SOURCE MATERIAL Start Marker

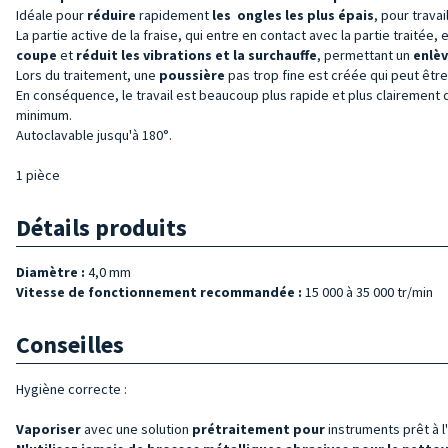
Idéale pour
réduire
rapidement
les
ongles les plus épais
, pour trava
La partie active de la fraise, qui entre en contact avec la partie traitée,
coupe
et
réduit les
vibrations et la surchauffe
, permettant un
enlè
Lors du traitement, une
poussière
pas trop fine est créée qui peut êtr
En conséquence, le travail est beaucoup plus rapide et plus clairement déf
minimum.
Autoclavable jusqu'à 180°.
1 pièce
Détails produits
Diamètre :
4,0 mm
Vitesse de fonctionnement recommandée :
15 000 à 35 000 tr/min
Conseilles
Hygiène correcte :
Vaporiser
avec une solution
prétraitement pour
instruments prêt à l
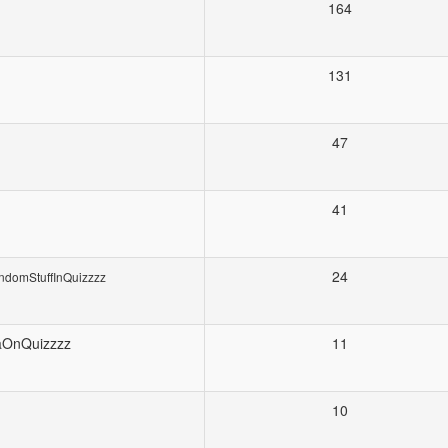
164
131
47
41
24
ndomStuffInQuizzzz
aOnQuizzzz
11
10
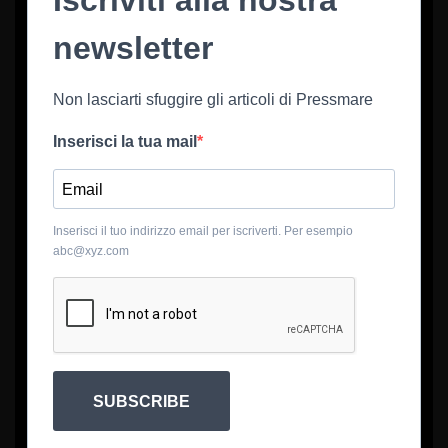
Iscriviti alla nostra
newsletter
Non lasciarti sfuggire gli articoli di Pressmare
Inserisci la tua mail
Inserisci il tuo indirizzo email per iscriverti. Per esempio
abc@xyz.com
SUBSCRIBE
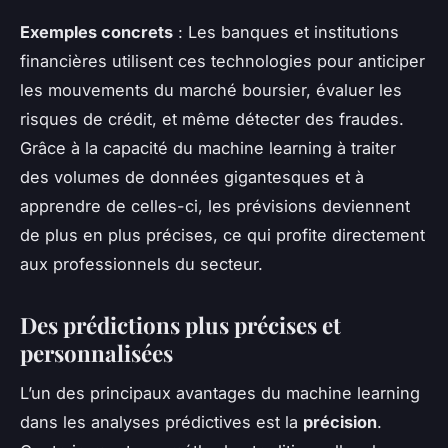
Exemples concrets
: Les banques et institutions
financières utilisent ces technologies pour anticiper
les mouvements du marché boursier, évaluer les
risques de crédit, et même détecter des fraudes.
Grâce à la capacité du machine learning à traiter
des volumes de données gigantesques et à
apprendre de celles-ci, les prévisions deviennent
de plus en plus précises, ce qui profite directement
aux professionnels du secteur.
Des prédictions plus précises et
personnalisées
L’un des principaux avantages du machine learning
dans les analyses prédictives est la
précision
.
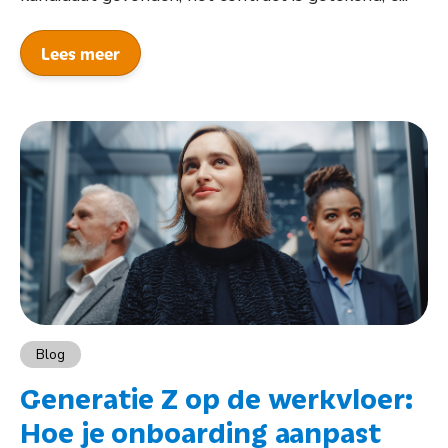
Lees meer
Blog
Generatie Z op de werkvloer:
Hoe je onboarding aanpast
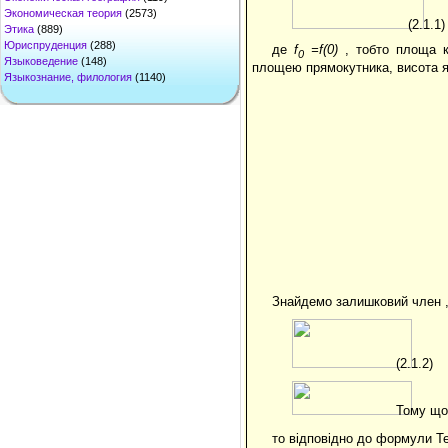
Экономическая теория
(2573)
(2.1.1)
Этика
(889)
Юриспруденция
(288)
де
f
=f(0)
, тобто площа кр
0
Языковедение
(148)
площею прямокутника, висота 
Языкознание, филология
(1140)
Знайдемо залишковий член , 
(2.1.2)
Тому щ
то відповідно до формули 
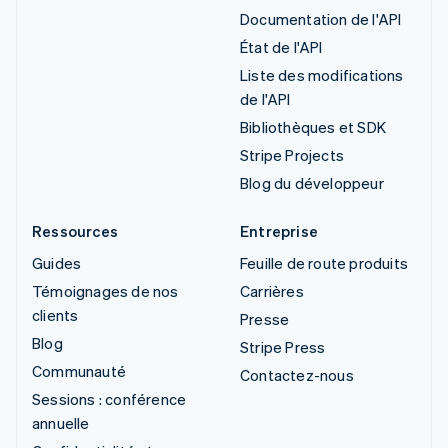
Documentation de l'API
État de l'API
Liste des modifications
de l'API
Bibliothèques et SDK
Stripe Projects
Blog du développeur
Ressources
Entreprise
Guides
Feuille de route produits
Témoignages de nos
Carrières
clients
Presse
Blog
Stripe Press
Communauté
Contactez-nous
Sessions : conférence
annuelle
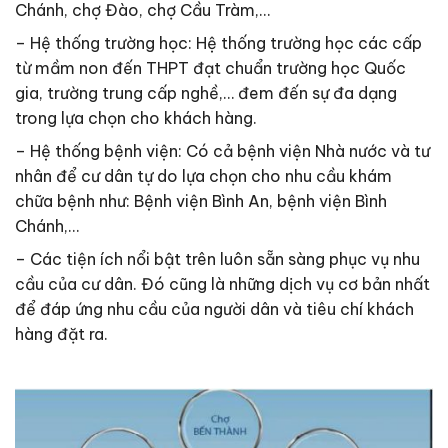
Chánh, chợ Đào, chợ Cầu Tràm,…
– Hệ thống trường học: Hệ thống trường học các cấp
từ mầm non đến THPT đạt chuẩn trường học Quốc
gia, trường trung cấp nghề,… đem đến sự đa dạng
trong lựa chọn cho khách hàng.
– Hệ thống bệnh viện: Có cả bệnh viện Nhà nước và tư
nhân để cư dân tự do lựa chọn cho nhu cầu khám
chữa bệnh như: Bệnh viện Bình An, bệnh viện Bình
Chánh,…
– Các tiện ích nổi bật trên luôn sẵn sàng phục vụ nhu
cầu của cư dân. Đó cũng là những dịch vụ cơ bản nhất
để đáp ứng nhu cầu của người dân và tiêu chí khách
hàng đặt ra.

SOURCE MATERIAL End Marker

* YOUR GOAL *
Transcribe the text lines of every entry above without changing a character. Leave the pictures out.

* ANSWER SECTION *
Idéale pour
réduire
rapidement
les
ongles les plus épais
, pour trava
La partie active de la fraise, qui entre en contact avec la partie traitée,
coupe
et
réduit les
vibrations et la surchauffe
, permettant un
enlè
Lors du traitement, une
poussière
pas trop fine est créée qui peut êtr
En conséquence, le travail est beaucoup plus rapide et plus clairement déf
minimum.
Autoclavable jusqu'à 180°.
1 pièce
Détails produits
Diamètre :
4,0 mm
Vitesse de fonctionnement recommandée :
15 000 à 35 000 tr/min
Conseilles
Hygiène correcte :
Vaporiser
avec une solution
prétraitement pour
instruments prêt à l
164
131
47
41
24
ndomStuffInQuizzzz
aOnQuizzzz
11
10
Iscriviti alla nostra
newsletter
Non lasciarti sfuggire gli articoli di Pressmare
Inserisci la tua mail
Inserisci il tuo indirizzo email per iscriverti. Per esempio
abc@xyz.com
SUBSCRIBE
Exemples concrets
: Les banques et institutions
financières utilisent ces technologies pour anticiper
les mouvements du marché boursier, évaluer les
risques de crédit, et même détecter des fraudes.
Grâce à la capacité du machine learning à traiter
des volumes de données gigantesques et à
apprendre de celles-ci, les prévisions deviennent
de plus en plus précises, ce qui profite directement
aux professionnels du secteur.
Des prédictions plus précises et
personnalisées
L’un des principaux avantages du machine learning
dans les analyses prédictives est la
précision
.
Lees meer
Blog
Generatie Z op de werkvloer:
Hoe je onboarding aanpast
Экономическая теория
(2573)
(2.1.1)
Этика
(889)
Юриспруденция
(288)
де
f
=f(0)
, тобто площа кр
0
Языковедение
(148)
площею прямокутника, висота 
Языкознание, филология
(1140)
Знайдемо залишковий член , 
(2.1.2)
Тому щ
то відповідно до формули 
Documentation de l'API
État de l'API
Liste des modifications
de l'API
Bibliothèques et SDK
Stripe Projects
Blog du développeur
Ressources
Entreprise
Guides
Feuille de route produits
Témoignages de nos
Carrières
clients
Presse
Blog
Stripe Press
Communauté
Contactez-nous
Sessions : conférence
annuelle
Chánh, chợ Đào, chợ Cầu Tràm,…
– Hệ thống trường học: Hệ thống trường học các cấp
từ mầm non đến THPT đạt chuẩn trường học Quốc
gia, trường trung cấp nghề,… đem đến sự đa dạng
trong lựa chọn cho khách hàng.
– Hệ thống bệnh viện: Có cả bệnh viện Nhà nước và tư
nhân để cư dân tự do lựa chọn cho nhu cầu khám
chữa bệnh như: Bệnh viện Bình An, bệnh viện Bình
Chánh,…
– Các tiện ích nổi bật trên luôn sẵn sàng phục vụ nhu
cầu của cư dân. Đó cũng là những dịch vụ cơ bản nhất
để đáp ứng nhu cầu của người dân và tiêu chí khách
hàng đặt ra.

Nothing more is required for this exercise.